La Revolución Francesa comienza en 1789, pero su fecha de finalización es incierta. No se termina canónicamente como la estadounidense con su Constitución de 1787. Tampoco pretende perpetuarse indefinidamente como la soviética. Más bien ofrece un ejemplo intermedio: desde la caída de la monarquía absoluta (1789) hasta el advenimiento del General Bonaparte (1799). Incluso, el historiador Francois Furet sostiene la idea de que fue la victoria de los republicanos sobre los monárquicos, en 1876-1877, la que consagró el conjunto de los principios de 1789: no sólo la igualdad civil sino también la libertad política después de un siglo de democracia.

El pan, alimento sacramental igual que el vino en la religión cristiana, suplicado en la oración universal de los católicos: “Danos el pan nuestro de cada día”, es primordial en la comida de los franceses desde la Edad Media. A fines del Antiguo Régimen, el pan provee más de dos tercios del aporte calórico diario en la alimentación popular y, al menos, la mitad en las otras clases sociales. Hay panes de todas las formas y colores, en función de la región, del estrato social y de la coyuntura económica.

A menudo, el pan se consume mojado en la sopa de repollo y panceta. A veces, también, la sopa se enriquece con zanahorias, ajos, cebollas, habas, porotos o garbanzos. Y los trozos de pan que no se mojan, se comen con queso o frutas frescas o secas. La “comida rústica” recomendada por el filósofo Rousseau: lácteos, huevos, verduras, queso, pan negro y “vino pasable”, así como la sopa constituyen la alimentación de amplios sectores sociales donde la carne está ausente. Signo de riqueza, los poderosos comen carne ovina, bovina y de caza mientras la mayoría, conformada por las masas rurales, consume únicamente la porcina. En el campo, la sopa se toma hasta en el desayuno a pesar de la competencia evidente del café con leche de París. De noche, en cambio, la sopa en todas sus variantes es el plato que, con diversos grados de sofisticación, atraviesa toda la sociedad. En 1789, las condiciones de vida de las clases populares se agravan por el aumento simultáneo de la población y de los precios, que desequilibran los salarios con respecto al costo de vida. En el año de la toma de la Bastilla, la parte consagrada al pan en el presupuesto popular alcanza 88 % dejando sólo 12 % para los demás gastos. La inflación castiga a los ricos y acaba con los pobres.

Las masas populares urbanas y campesinas no tienen objetivos políticos precisos sino que intervienen en las jornadas revolucionarias para resolver la carestía de alimentos y el hambre. El pan es la reivindicación prioritaria, que explica la irrupción del pueblo en el escenario político del 14 de julio de 1789. El problema del pan contribuyó a la movilización de las clases populares y a la radicalización de la Revolución hasta 1793. Varios factores influyeron en el destino de la Revolución, y el pan estuvo entre los dos o tres más inmediatos y determinantes; sin embargo, era el asunto menos político y el que menos dependía de la voluntad política.

Líneas de datos:
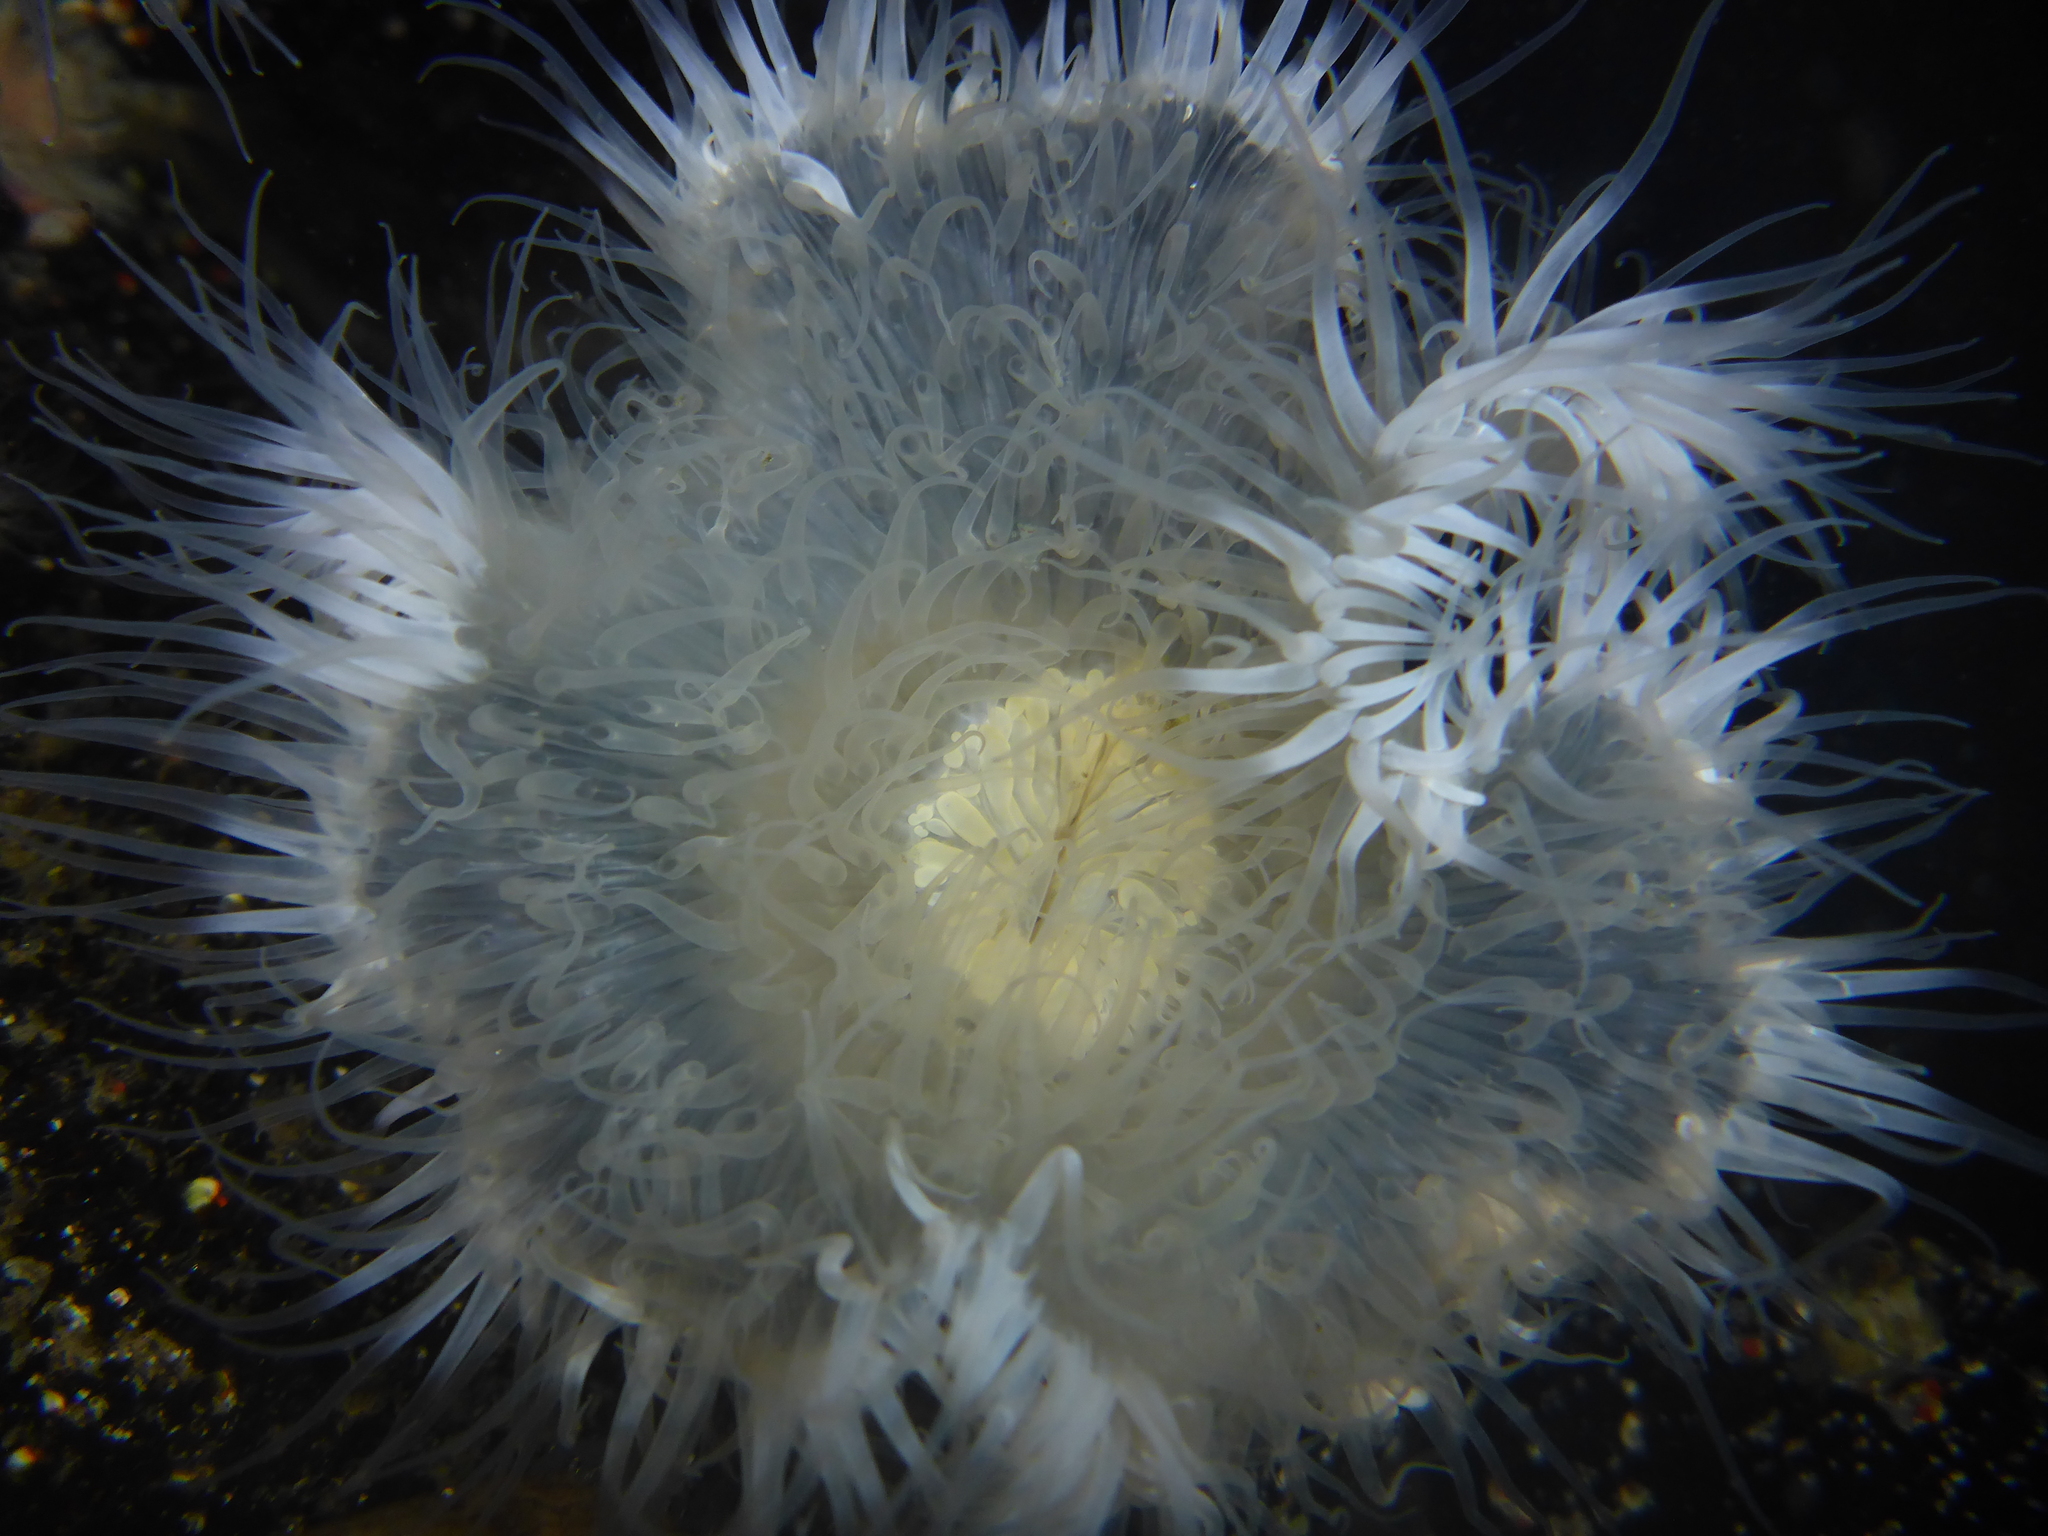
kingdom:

Tareas:
A - Responde, según el fragmento, estas preguntas:
(i) ¿En qué año se produce el advenimiento del General Bonaparte?
(ii) ¿Qué porcentaje del presupuesto popular se va en pan en el año de la toma de la Bastilla?
(iii) ¿Hasta qué año contribuyó el problema del pan a la radicalización de la Revolución?
B - Enumera todos los ingredientes con los que, según el fragmento, a veces se enriquece la sopa.
C - Reescribe el tramo del fragmento que va desde "La Revolución Francesa" hasta "siglo de democracia.", con "General Bonaparte" cambiado por "Primer Cónsul".

Resultados:
A -
(i) En 1799.
(ii) El 88 %.
(iii) Hasta 1793.

B - Zanahorias, ajos, cebollas, habas, porotos y garbanzos.

C -
La Revolución Francesa comienza en 1789, pero su fecha de finalización es incierta. No se termina canónicamente como la estadounidense con su Constitución de 1787. Tampoco pretende perpetuarse indefinidamente como la soviética. Más bien ofrece un ejemplo intermedio: desde la caída de la monarquía absoluta (1789) hasta el advenimiento del Primer Cónsul (1799). Incluso, el historiador Francois Furet sostiene la idea de que fue la victoria de los republicanos sobre los monárquicos, en 1876-1877, la que consagró el conjunto de los principios de 1789: no sólo la igualdad civil sino también la libertad política después de un siglo de democracia.